**TASK**
The string "videos" may appear on lines of the entries below; report how many such lines there are, and only that.

**GIVEN INFORMATION**
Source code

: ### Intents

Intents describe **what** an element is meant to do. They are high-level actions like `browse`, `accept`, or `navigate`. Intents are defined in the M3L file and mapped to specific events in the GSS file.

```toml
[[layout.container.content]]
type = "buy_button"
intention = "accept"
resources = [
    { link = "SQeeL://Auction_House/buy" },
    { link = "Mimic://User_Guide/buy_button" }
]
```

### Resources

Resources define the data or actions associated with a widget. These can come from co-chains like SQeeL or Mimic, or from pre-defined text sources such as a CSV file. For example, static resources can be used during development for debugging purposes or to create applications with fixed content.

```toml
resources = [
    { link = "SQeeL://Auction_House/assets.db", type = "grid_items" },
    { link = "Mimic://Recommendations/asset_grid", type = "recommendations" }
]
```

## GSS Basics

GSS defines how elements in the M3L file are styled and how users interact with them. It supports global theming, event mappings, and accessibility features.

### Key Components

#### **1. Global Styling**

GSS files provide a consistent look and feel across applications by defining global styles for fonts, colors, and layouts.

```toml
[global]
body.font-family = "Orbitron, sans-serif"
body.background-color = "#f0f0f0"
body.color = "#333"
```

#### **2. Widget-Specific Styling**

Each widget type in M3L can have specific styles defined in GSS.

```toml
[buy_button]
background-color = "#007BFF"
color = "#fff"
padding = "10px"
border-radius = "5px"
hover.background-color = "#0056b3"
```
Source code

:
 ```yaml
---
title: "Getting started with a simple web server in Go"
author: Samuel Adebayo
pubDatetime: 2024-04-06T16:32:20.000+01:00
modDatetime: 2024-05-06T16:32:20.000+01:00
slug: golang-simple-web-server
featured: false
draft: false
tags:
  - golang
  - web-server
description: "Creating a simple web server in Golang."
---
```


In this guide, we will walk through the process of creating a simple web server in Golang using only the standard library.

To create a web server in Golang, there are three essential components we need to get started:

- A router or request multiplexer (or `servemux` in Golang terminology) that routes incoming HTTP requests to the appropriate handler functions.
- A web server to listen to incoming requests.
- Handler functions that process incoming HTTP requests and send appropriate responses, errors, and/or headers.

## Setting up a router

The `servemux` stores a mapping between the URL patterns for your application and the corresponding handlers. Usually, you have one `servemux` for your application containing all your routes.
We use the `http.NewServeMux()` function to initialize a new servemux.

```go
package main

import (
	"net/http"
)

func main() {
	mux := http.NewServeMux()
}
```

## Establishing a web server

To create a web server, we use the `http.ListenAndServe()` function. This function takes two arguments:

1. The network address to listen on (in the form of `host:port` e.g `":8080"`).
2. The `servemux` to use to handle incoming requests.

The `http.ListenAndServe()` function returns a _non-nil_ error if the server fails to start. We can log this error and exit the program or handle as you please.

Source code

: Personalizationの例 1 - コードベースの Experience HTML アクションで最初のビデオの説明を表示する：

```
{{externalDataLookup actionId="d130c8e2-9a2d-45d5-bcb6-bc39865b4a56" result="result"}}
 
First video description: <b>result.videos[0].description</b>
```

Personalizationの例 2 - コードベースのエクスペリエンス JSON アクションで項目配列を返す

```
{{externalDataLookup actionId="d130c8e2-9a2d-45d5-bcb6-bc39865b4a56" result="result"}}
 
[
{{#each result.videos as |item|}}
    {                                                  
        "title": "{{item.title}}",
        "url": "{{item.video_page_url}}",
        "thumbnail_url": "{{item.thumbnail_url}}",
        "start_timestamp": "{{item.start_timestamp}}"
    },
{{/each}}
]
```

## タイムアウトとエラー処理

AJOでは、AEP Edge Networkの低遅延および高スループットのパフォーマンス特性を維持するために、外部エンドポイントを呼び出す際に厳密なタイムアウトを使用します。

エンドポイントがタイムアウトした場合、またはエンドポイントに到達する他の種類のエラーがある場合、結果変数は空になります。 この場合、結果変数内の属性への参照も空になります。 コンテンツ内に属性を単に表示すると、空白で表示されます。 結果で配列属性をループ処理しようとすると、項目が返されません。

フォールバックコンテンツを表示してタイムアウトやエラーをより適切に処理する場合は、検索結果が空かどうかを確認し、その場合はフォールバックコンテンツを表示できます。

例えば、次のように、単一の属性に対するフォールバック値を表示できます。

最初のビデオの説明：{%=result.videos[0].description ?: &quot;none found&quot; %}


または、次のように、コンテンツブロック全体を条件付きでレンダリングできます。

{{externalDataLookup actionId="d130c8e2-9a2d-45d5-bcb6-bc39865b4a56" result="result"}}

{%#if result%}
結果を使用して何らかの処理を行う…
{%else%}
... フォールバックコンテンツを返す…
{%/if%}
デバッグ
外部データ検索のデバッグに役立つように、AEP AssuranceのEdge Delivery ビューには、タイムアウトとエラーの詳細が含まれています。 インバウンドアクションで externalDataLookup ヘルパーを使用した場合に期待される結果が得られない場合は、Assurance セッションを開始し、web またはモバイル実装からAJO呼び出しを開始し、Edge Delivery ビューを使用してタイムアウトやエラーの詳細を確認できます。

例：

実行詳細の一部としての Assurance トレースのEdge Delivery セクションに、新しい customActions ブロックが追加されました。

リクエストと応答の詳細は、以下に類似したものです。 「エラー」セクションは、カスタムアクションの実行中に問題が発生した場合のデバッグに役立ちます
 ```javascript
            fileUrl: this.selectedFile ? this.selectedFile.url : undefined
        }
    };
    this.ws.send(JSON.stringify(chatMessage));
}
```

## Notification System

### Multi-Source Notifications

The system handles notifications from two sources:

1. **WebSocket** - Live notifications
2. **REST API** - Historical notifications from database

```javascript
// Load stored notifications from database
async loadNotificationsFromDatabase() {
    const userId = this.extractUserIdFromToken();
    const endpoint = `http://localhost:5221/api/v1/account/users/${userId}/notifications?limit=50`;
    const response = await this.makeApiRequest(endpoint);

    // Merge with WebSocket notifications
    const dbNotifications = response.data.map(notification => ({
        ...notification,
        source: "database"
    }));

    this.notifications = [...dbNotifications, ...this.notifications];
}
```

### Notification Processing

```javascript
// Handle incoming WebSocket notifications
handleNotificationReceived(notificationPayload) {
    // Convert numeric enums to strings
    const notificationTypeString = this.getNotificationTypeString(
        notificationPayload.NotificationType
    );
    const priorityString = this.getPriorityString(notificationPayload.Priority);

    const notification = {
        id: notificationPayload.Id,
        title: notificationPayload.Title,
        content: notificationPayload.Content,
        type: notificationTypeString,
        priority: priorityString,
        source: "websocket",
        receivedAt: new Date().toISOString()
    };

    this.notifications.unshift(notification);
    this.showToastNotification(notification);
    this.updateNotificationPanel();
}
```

**SOLUTION FOR THIS EXERCISE**
3